If you are survived by a minor child and you're married, and if your homestead is titled in joint names with your spouse, you can leave your protected homestead to your spouse through rights of survivorship.

But what if you're a single parent and the homestead is titled in your sole name? A new law went into effect on October 1, 2010 allowing a single parent of a minor child to establish a special type of irrevocable trust for the minor child's benefit until an age selected by the parent. This avoids the need to set up a guardianship for the minor and it gives the parent control over when and how the child will inherit the homestead. But this special type of trust must be irrevocable and should only be established with the help of an estate planning attorney. Irrevocable means that after you form it, you can't legally undo it.

What happens if you are survived by a spouse? Then—at least up until October 1, 2010—if you did not leave your homestead to your spouse outright and without any strings attached, she would automatically receive what is known as a "life estate" in the homestead.

Your children would receive the estate in equal shares after your spouse dies.

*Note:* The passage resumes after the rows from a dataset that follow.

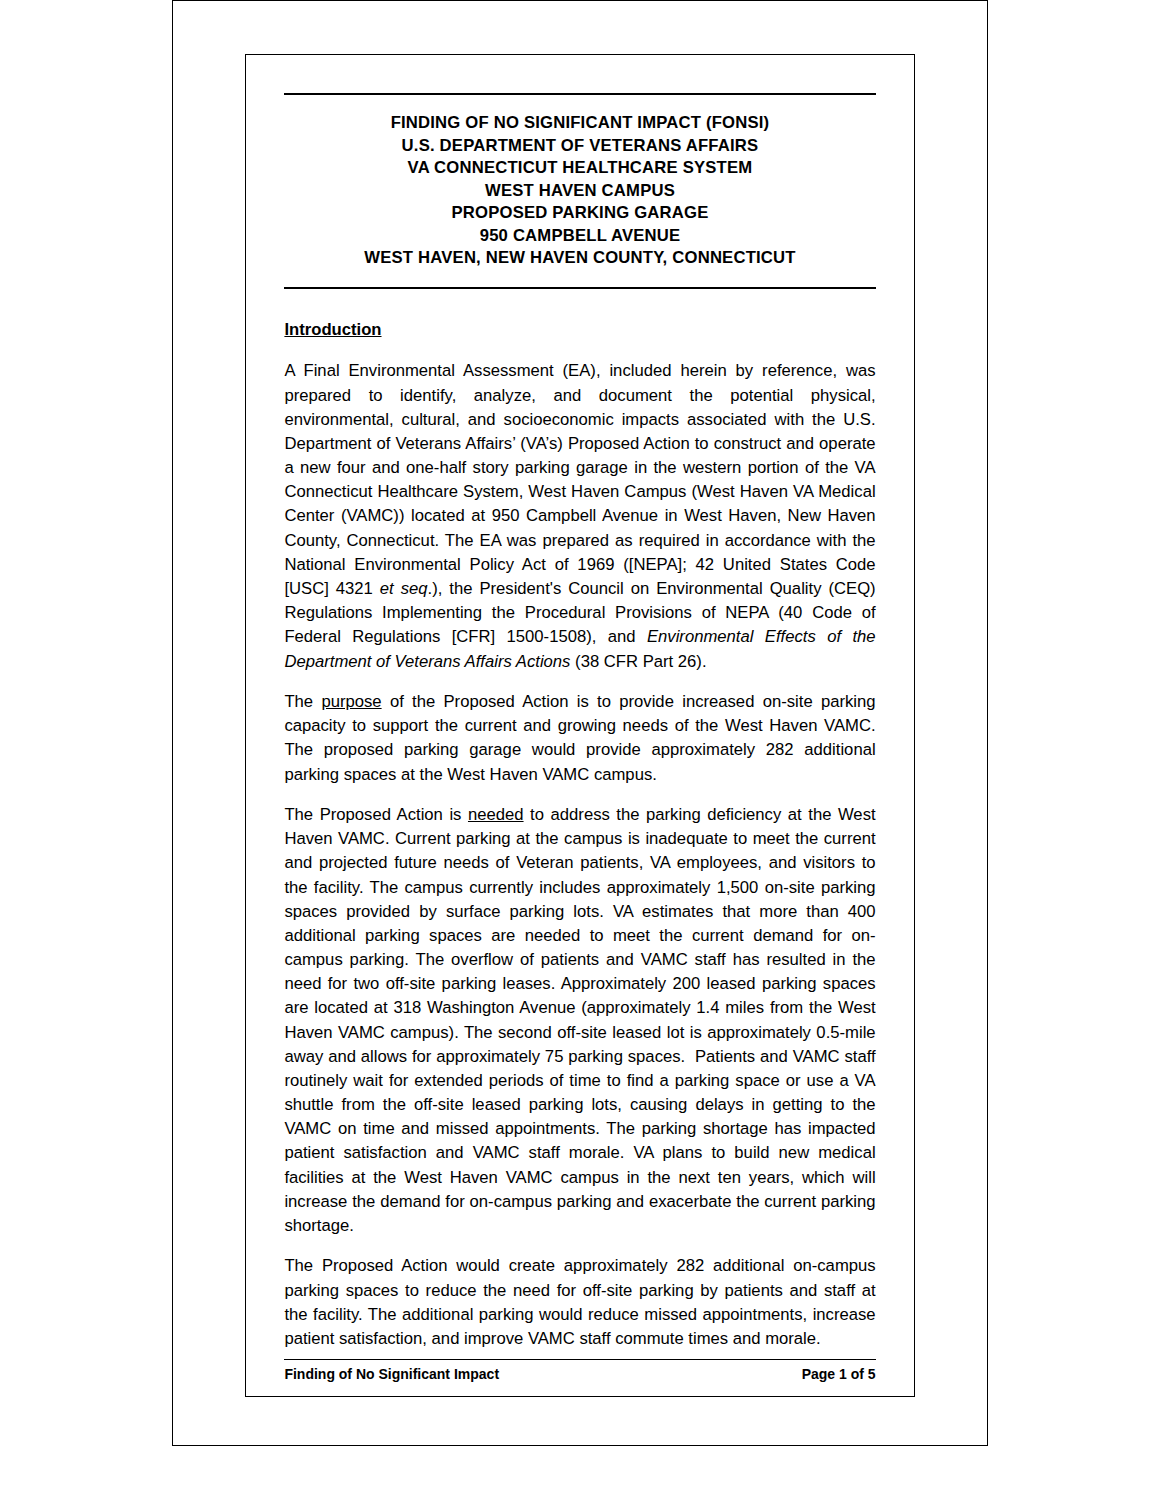FINDING OF NO SIGNIFICANT IMPACT (FONSI)
U.S. DEPARTMENT OF VETERANS AFFAIRS
VA CONNECTICUT HEALTHCARE SYSTEM
WEST HAVEN CAMPUS
PROPOSED PARKING GARAGE
950 CAMPBELL AVENUE
WEST HAVEN, NEW HAVEN COUNTY, CONNECTICUT
Introduction
A Final Environmental Assessment (EA), included herein by reference, was prepared to identify, analyze, and document the potential physical, environmental, cultural, and socioeconomic impacts associated with the U.S. Department of Veterans Affairs’ (VA’s) Proposed Action to construct and operate a new four and one-half story parking garage in the western portion of the VA Connecticut Healthcare System, West Haven Campus (West Haven VA Medical Center (VAMC)) located at 950 Campbell Avenue in West Haven, New Haven County, Connecticut. The EA was prepared as required in accordance with the National Environmental Policy Act of 1969 ([NEPA]; 42 United States Code [USC] 4321 et seq.), the President's Council on Environmental Quality (CEQ) Regulations Implementing the Procedural Provisions of NEPA (40 Code of Federal Regulations [CFR] 1500-1508), and Environmental Effects of the Department of Veterans Affairs Actions (38 CFR Part 26).
The purpose of the Proposed Action is to provide increased on-site parking capacity to support the current and growing needs of the West Haven VAMC. The proposed parking garage would provide approximately 282 additional parking spaces at the West Haven VAMC campus.
The Proposed Action is needed to address the parking deficiency at the West Haven VAMC. Current parking at the campus is inadequate to meet the current and projected future needs of Veteran patients, VA employees, and visitors to the facility. The campus currently includes approximately 1,500 on-site parking spaces provided by surface parking lots. VA estimates that more than 400 additional parking spaces are needed to meet the current demand for on-campus parking. The overflow of patients and VAMC staff has resulted in the need for two off-site parking leases. Approximately 200 leased parking spaces are located at 318 Washington Avenue (approximately 1.4 miles from the West Haven VAMC campus). The second off-site leased lot is approximately 0.5-mile away and allows for approximately 75 parking spaces. Patients and VAMC staff routinely wait for extended periods of time to find a parking space or use a VA shuttle from the off-site leased parking lots, causing delays in getting to the VAMC on time and missed appointments. The parking shortage has impacted patient satisfaction and VAMC staff morale. VA plans to build new medical facilities at the West Haven VAMC campus in the next ten years, which will increase the demand for on-campus parking and exacerbate the current parking shortage.
The Proposed Action would create approximately 282 additional on-campus parking spaces to reduce the need for off-site parking by patients and staff at the facility. The additional parking would reduce missed appointments, increase patient satisfaction, and improve VAMC staff commute times and morale.
Finding of No Significant Impact Page 1 of 5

While your surviving spouse would have the right to live in the property for her remaining lifetime, she would also have to pay all the property taxes and the insurance necessary to maintain the residence. Your spouse couldn't force the children to sell the property, but your children couldn't force her to sell it either. 

Effective October 1, 2010, the surviving spouse who is initially stuck with a life estate in the homestead can elect to divide the property so she will receive one-half and the children of the deceased spouse will equally divide the other half. She must make this election within a limited period of time after the deceased spouse's death, however. 

So, yes, Florida homestead laws are tricky and multi-layered. If you have minor children or are considering using your second home in Florida as your primary, permanent residence, make it a point to sit down with a Florida attorney to ensure that you've planned appropriately.